20 Kasım 2019 Çarşamba

Hologram Microscope to Facilitate Asthma Diagnosis in Children


A new hologram microscope has been developed which can be used to detect asthma, which is very common in children, before and faster.

Young children are more susceptible to disease than we are, and it is not always easy to diagnose a disease that occurs in them. Tests such as the standard lung function test used to detect asthma cannot be applied to children under certain age. A new blood analyzer can deliver results in less than 2 hours.

This device, a kind of holographic microscope, was developed by the Fraunhofer Marine Biotechnology and Cell Technologies Research Institute of Germany. Pattern imaging and visualization company Raytrix also supported the research. The research was sponsored by the partly state-funded KillAsthma project.


Users start the test by dropping a drop of the patient's blood into the microfluidic cartridge. White blood cells in this example are added to a substance that triggers shortness of breath. After loading, the cartridge is attached to the microscope and the image of 3000 cells is magnified and displayed in three dimensions thanks to the integrated LED and CMOS sensors.

The device was trained using blood samples from persons diagnosed by conventional methods. Thus, the diagnosis can be made with the help of a computer. Although both healthy and sick cells react to the substance that triggers the disease, the response rate drops considerably when it comes to the cells of asthmatics.

After about 90 minutes of monitoring and analysis, the software can accurately diagnose whether the person has asthma. The potential uses of the newly developed technology are not limited to this.

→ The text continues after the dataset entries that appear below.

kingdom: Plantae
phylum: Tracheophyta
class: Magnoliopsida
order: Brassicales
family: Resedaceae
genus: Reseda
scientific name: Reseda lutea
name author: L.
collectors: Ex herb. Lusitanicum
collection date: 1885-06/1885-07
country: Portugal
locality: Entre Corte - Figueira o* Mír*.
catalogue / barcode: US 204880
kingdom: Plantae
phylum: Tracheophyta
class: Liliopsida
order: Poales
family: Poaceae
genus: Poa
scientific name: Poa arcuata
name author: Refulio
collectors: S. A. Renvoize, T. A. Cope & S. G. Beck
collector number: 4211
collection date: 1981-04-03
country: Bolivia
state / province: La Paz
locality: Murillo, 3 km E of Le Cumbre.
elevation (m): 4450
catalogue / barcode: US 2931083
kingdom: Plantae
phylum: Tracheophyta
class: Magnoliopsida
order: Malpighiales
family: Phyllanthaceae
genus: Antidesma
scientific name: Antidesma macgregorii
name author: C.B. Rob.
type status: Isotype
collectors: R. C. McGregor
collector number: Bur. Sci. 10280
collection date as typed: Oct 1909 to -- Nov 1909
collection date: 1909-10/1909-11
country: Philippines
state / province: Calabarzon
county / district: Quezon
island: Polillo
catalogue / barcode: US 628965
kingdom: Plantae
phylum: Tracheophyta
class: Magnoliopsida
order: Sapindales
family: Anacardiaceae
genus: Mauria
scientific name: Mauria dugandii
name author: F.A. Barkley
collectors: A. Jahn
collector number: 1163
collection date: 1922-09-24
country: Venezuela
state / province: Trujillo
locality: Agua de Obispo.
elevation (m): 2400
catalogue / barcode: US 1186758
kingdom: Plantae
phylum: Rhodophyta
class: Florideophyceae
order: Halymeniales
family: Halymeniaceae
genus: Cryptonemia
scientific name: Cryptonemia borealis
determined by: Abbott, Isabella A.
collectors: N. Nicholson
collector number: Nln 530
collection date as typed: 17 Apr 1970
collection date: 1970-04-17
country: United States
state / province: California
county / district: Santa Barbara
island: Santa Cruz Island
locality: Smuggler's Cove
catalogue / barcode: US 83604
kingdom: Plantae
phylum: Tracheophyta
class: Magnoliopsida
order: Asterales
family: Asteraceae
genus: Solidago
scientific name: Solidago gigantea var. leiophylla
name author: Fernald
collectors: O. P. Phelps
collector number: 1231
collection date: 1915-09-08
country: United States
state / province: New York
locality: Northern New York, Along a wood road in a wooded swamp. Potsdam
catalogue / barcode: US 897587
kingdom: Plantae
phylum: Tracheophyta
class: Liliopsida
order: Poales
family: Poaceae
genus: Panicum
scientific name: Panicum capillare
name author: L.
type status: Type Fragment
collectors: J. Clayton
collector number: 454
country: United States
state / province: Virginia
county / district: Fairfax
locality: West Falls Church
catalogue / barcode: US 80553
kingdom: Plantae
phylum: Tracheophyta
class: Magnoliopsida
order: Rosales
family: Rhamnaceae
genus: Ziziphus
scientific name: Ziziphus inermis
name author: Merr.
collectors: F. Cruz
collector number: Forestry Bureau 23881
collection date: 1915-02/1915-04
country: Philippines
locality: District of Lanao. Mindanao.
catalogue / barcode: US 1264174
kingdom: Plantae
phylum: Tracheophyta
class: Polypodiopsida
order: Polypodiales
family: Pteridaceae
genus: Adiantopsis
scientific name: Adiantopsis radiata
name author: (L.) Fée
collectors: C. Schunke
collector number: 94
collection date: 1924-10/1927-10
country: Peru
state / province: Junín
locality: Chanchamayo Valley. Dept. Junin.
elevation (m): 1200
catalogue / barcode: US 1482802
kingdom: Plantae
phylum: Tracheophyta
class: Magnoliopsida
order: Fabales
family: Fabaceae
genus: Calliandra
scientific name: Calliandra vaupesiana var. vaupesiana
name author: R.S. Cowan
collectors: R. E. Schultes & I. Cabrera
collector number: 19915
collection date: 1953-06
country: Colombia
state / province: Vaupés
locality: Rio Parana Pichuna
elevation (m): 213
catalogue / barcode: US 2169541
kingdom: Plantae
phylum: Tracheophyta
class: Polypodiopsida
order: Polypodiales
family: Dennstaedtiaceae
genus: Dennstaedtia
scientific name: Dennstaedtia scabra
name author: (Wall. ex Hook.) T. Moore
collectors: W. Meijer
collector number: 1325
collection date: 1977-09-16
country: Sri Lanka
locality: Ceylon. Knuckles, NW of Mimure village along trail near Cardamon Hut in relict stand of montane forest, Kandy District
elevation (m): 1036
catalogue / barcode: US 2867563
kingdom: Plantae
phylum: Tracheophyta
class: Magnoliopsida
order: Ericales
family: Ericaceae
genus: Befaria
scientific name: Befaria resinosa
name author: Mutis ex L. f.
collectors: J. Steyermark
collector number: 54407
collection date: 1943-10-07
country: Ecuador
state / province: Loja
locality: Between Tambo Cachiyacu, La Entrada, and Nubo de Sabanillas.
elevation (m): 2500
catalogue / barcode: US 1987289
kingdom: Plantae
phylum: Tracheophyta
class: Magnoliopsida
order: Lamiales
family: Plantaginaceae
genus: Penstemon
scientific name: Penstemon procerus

             Dr. Fraunhofer. Daniel Rapoport, methods can be used in the diagnosis of other diseases, he said. He said that immunity and chronic dyspnoea such as Crohn's disease and ulcerated tissues and rheumatism can also be discovered. Detection of these diseases by traditional methods requires a long and difficult test process.


1 Kasım 2019 Cuma

Google Engineers Developed Artificial Intelligence Which Determine Better Than Human, In Lung Disorders


Google, one of the leading companies in the healthcare field of artificial intelligence (AI) and machine learning technology, has collaborated with the Indian hospital chain Apollo Hospitals to develop an artificial intelligence algorithm that analyzes chest X-ray images.

Artificial intelligence (AI), which gives life to many sectors from smart phone to automotive, from military to health, has the potential to overcome many obstacles in front of humanity. One of the companies that are aware of this potential, Google has added a new one to its studies in artificial intelligence. The US technology giant has developed an artificial intelligence algorithm to detect four important findings in people's chest X-rays.

Designed by Google researchers, the model can detect four major lung disorders: pneumothorax, mass, fracture, and opacity. According to research published in the world-famous science journal Nature, the AI algorithm, which is trained using thousands of x-ray images, performs at the radiologist level.


More than 600,000 X-rays were obtained from the India-based hospital chain Apollo Hospitals, which was also supported by Google's umbrella company, Alphabet's artificial intelligence initiative DeepMind. Researchers developed a text-based system using radiology reports associated with each X-ray, and then analyzed more than 560,000 images from the data set provided by Apollo Hospitals.

Google researchers, the artificial intelligence algorithm they developed, doctors can easily see the x-ray images can be detected quickly, he says. Stating that the models determine the findings frequently missed by radiologists, the company said that in some cases, doctors made much better detection than artificial intelligence. Therefore, researchers expressed the need to develop models combining the skills of both AI systems and doctors, and stated that AI applications have tremendous potential in medical image interpretation.